- TASK GOAL
Every line that holds the word "with" needs to be copied from the data below.

- MATERIALS PROVIDED

● ● ● ●

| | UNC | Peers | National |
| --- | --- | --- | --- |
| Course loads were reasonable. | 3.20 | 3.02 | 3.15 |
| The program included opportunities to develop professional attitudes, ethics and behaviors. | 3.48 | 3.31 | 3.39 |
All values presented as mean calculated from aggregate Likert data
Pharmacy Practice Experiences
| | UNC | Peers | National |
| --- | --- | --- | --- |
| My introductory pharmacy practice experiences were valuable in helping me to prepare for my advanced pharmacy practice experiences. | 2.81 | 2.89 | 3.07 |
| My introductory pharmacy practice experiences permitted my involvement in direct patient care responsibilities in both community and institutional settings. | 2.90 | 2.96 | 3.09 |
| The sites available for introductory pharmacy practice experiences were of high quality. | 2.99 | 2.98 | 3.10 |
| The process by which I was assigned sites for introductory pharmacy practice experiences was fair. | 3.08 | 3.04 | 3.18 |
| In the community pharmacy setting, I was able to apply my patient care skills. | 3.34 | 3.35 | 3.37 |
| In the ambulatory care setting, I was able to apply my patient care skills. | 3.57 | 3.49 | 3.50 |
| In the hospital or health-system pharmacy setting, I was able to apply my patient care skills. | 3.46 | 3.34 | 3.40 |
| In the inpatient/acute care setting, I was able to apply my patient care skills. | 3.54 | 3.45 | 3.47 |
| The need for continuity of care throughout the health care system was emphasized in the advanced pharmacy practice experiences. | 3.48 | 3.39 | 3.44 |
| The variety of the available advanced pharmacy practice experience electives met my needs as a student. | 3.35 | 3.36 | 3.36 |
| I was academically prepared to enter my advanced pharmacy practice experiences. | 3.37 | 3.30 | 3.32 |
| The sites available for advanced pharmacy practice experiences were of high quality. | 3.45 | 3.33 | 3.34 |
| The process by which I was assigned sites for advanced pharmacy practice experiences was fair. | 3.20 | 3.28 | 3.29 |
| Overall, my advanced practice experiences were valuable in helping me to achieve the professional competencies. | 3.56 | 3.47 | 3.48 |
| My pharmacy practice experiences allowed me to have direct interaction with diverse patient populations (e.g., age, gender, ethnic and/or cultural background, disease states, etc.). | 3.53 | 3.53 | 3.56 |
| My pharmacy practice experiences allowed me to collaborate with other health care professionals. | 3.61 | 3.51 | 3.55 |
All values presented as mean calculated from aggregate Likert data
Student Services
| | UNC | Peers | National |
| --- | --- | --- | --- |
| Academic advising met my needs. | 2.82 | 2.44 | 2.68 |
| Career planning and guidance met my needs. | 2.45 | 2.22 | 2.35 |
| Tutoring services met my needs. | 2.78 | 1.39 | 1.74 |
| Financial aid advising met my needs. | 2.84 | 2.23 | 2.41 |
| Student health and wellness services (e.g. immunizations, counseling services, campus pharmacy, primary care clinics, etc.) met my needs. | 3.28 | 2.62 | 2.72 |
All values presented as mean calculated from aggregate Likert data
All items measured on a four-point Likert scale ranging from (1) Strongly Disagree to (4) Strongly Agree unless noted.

● ● ● ●

- WRITTEN ANSWER
| My pharmacy practice experiences allowed me to have direct interaction with diverse patient populations (e.g., age, gender, ethnic and/or cultural background, disease states, etc.). | 3.53 | 3.53 | 3.56 |
| My pharmacy practice experiences allowed me to collaborate with other health care professionals. | 3.61 | 3.51 | 3.55 |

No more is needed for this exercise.